In a Goldwater Institute study of the leading 198 public and private universities reported in The Baltimore Sun, the number of full-time administrators increased 39 percent from 1993 to 2007, while the number of full-time teachers and researchers increased only 18 percent.

Some in academia have argued that this expansion threatens to marginalize professors’ influence over key policies. Among these critics is Benjamin Ginsberg, a political science professor at Johns Hopkins University whose anti-administration diatribe "The Fall of the Faculty" was released last year.

In an interview with Inside Higher Ed, Ginsberg singled out the "cadre of professional administrators who...either have no faculty background or they decided early in their careers that their talents lay elsewhere." Such pure bureaucrats, argues Ginsberg, believe that "instead of an institution serving teaching and scholarship, teaching and scholarship serve the institution."

For its part, Bowdoin has made a point of retaining a role for the professor-administrator. Higginbotham is just the latest active professor to fill the seat of associate dean for academic affairs, and the new faculty development deanship is a true half-time position in which VanderWolk says he tries "to every day split his day" between the dean’s office in Hawthorne-Longfellow and his faculty office in Sills Hall.

The growth of administrative complexity at Bowdoin has, unsurprisingly, mirrored a growth of procedure.
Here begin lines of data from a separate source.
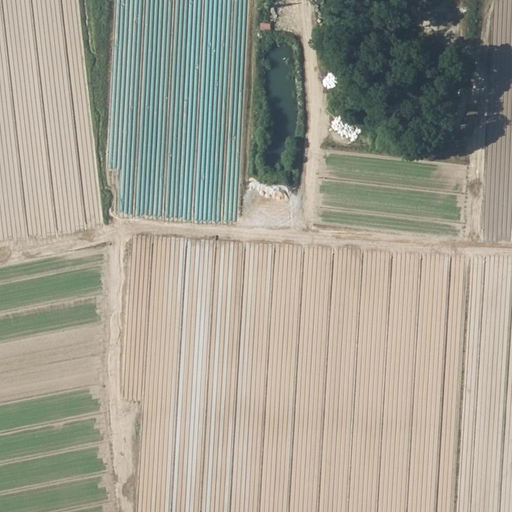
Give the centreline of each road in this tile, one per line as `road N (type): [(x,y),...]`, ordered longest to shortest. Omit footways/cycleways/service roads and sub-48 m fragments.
road 1 (track): [(128,511),(117,243),(86,0)]
road 2 (track): [(113,233),(135,226),(511,250)]
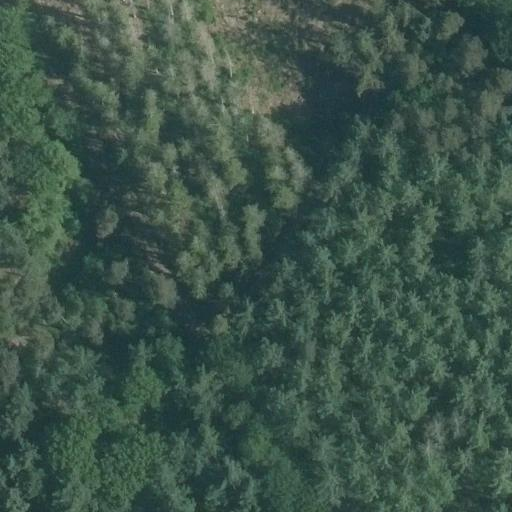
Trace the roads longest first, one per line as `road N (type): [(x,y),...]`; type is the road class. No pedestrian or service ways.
road 1 (track): [(437,0),(215,341),(187,353),(120,360),(25,327)]
road 2 (track): [(203,347),(11,0)]
road 3 (track): [(0,352),(45,298),(111,180)]
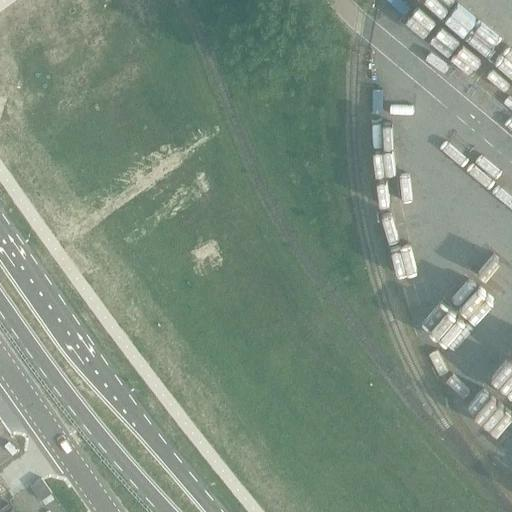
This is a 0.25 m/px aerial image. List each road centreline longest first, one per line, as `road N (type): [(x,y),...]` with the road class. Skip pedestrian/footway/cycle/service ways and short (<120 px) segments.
road 1 (unclassified): [(212,511),(0,232)]
road 2 (unclassified): [(0,291),(168,511)]
road 3 (unclassified): [(107,511),(0,361)]
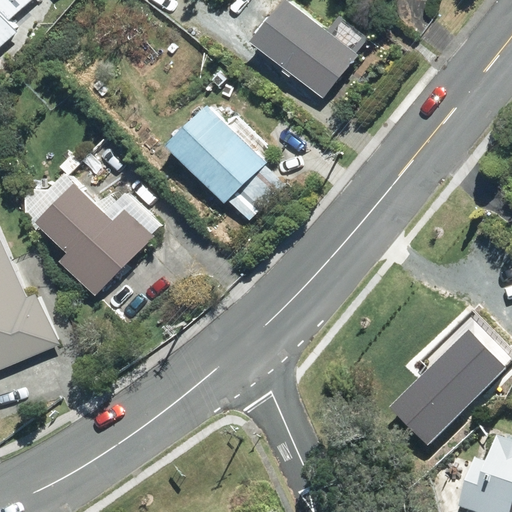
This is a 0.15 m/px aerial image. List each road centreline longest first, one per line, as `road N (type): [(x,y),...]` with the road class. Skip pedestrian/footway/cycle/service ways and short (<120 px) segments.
road 1 (primary): [(238,354),(319,274),(511,38)]
road 2 (primary): [(0,508),(131,439),(238,354)]
road 3 (residential): [(238,354),(271,394),(324,511)]
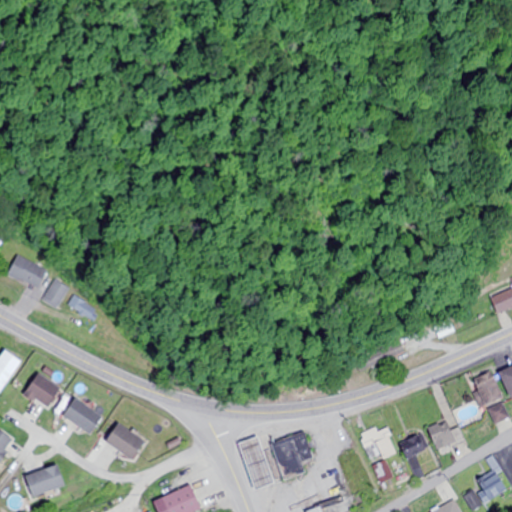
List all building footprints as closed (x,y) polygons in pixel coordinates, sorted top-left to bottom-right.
[(5,276),(36,290),(45,271),(14,256),(5,276)] [(511,289),(487,299),(494,315),(511,307),(511,272),(506,275),(511,289)] [(42,304),(58,311),(67,288),(51,281),(42,304)] [(67,305),(91,325),(99,315),(75,296),(67,305)] [(437,340),(452,332),(446,319),(430,328),(437,340)] [(402,353),(397,343),(351,365),(356,374),(402,353)] [(0,389),(17,364),(0,352),(0,389)] [(511,365),(495,373),(506,399),(511,396),(511,365)] [(20,395),(43,411),(57,390),(35,375),(20,395)] [(499,399),(488,377),(468,387),(479,409),(499,399)] [(58,419),(87,437),(99,418),(70,400),(58,419)] [(508,418),(501,404),(486,411),(493,425),(508,418)] [(455,433),(448,435),(443,422),(425,430),(433,451),(459,441),(455,433)] [(140,443),(112,425),(100,443),(128,462),(140,443)] [(395,454),(384,429),(377,433),(375,429),(357,436),(370,465),(395,454)] [(0,458),(13,441),(0,432),(0,458)] [(301,463),(311,460),(304,434),(269,444),(279,481),(304,474),(301,463)] [(412,457),(421,453),(415,438),(399,445),(407,468),(415,465),(412,457)] [(238,445),(250,491),(269,486),(257,440),(238,445)] [(378,483),(390,478),(384,464),(372,469),(378,483)] [(28,500),(61,486),(53,465),(20,479),(28,500)] [(490,467),(494,474),(470,489),(481,506),(508,489),(492,466),(490,467)] [(151,511),(197,511),(200,511),(187,485),(148,505),(151,511)] [(459,511),(452,500),(434,511),(459,511)]
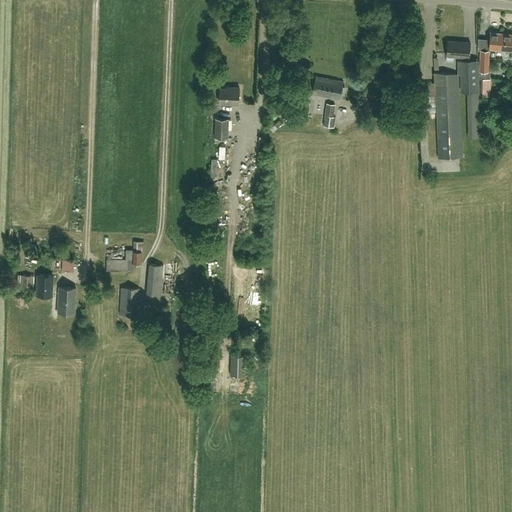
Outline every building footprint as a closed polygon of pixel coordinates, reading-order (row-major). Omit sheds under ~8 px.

Morgan observed that "procedures and rules for everything have just proliferated over the past 30 years." The 2011-2012 Faculty Handbook is 94 pages long, and contains seven times as many words as the entire By Laws of Bowdoin College. Much of the Handbook deals with the procedures for things like tenure, appointment, grievances and course development.

For example, the application for receiving research awards through the faculty development committee requires an abstract, a two-page narrative description, a line-item budget, a full curriculum vitae, and statements summarizing the anticipated outcome of the project, other sources of funding, and any previous awards received. Another example: During the 1980s there was even all too earnestly named Faculty Committee on Committees.

Professor of Government Paul Franco argued that this proceduralization was "part and parcel of Bowdoin becoming a more professionalized, larger place, less of an old boys’ network."

Despite its complex structure and national prominence, Bowdoin is still small enough that business can be conducted on the basis of personal relationships.

While the informality of these relationships can be attractive, McEwen said that "procedure matters as a way of managing to some degree the challenges that can come from such a closed system." Still, some have expressed concern that the growth of procedure forces the faculty to, in the words of Morgan, "spend much too much time contemplating our administrative navel."

The College has in fact tried to avoid just that. In 2008, the faculty passed reforms that eliminated or combined committees that, in the words of VanderWolk, "just didn’t meet very often and didn’t do much," and reduced the overall number of faculty committee slots from 140 to 90. Franz said the restructuring has given the faculty "a sense that their work is more meaningful," as well as allowing "faculty to get a break from committee service more often."

Despite this change and the many others that have come to Bowdoin in the last 50 years, the College has made a concerted effort to ensure that the faculty have a strong voice, if not the strongest voice, in determining how the College treats them and how they treat students. Looking back over his 42 years at Bowdoin, Morgan maintained that "as a separation of powers question, it balances about where it was when I came." VanderWolk agreed, saying that "the faculty has always had power, and they have just as much as they have ever had."